ルブタンの「レッドソール」、色彩商標の登録ならず
今年の1月に「ルブタン、”レッドソール”の不正競争防止法訴訟の控訴審でも敗訴」という記事を書いています。その記事中に「色彩商標の登録についても特許庁で拒絶査定を受け、現在審決取消訴訟が進行中」と書いていたのですが、1月31日付でその審決取消訴訟の判決が出ていました。原告はXとなっていますがクリスチャン・ルブタン氏本人(会社ではなく個人)です。
1月の記事は赤い靴底の他社の靴の販売を差止めるための(その他社を被告にした)訴訟、そして、今回は赤い靴底を商標登録するための(特許庁を被告にした)訴訟です。
不正競争防止法の方の訴訟では、被告会社の靴とルブタンの靴では価格帯が異なり、消費者の誤認混同が生じていないこと、および、消費者の認知度が50%程度であることから著名とまでは言えないこと等を理由に、知財高裁はルブタン側の請求を棄却しました。
今回の審決取消訴訟はまた別の裁判ですが、知財高裁が言っていることは似ており、消費者の認知度が50%程度なので、色彩のみの商標として登録するほどの知名度(より正確に言えば、使用による識別力)がないことを主な理由に、やはり、ルブタン側の請求を棄却しました。上告は現実的には難しいと思います。
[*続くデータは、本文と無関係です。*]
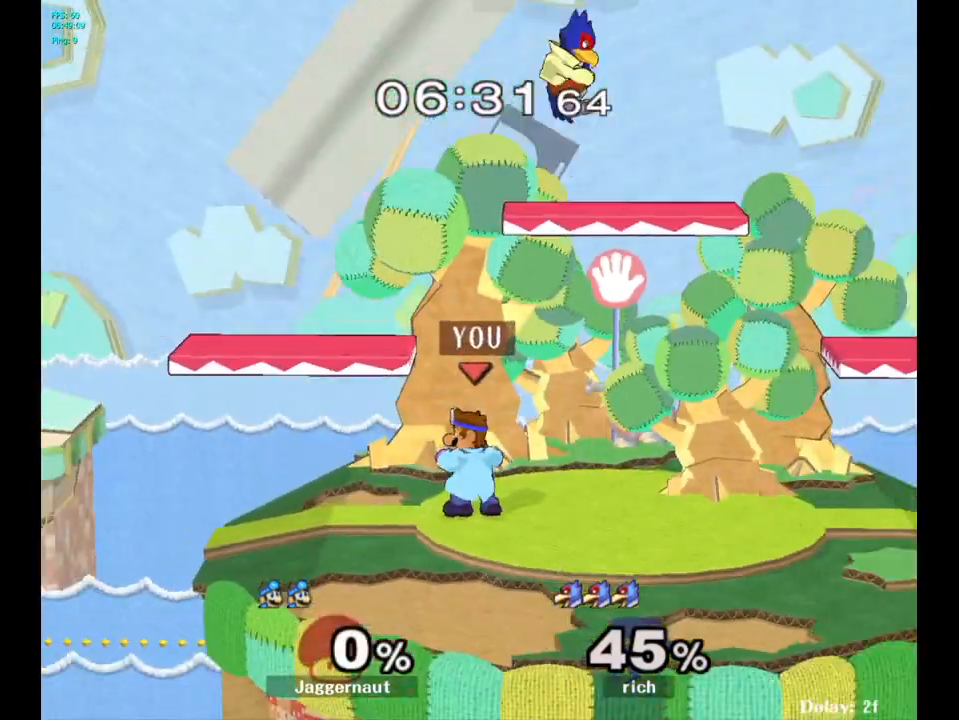
{"buttons": [], "left_stick": "up-left", "right_stick": "center", "events": [[50, "left_stick", "up-right"], [83, "Y", "down"], [167, "A", "down"], [167, "left_stick", "up"], [283, "Y", "up"], [283, "left_stick", "up-left"], [367, "A", "up"]]}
色彩のみの商標については何回か書いていますが、現時点でも登録例は9件しかなく登録のハードルは非常に高いです。MONOの消しゴム、セブンイレブンの看板、チキンラーメンのパッケージ等、日本国民の大多数が「この色はあの会社」と認識するような状態になっていなければ登録できません。しかも、登録された9件は、すべて複数の色の組み合わせの商標であり、単独の色で登録できた事例はまだありません。色彩(とりわけ単独の色彩)を商標として独占できるのはかなり強力な権利なので、特許庁としてもハードルを上げるのは当然と言えます。この点は判決文でも明確に述べられています。
ということで、ルブタン側にとっては残念な結果が続いてしまいましたが、結局のところ、日本におけるレッドソールの認知度がそれほどでもなかった(個人的にはこんなに低いとは思いませんでした)ことに尽きると思います。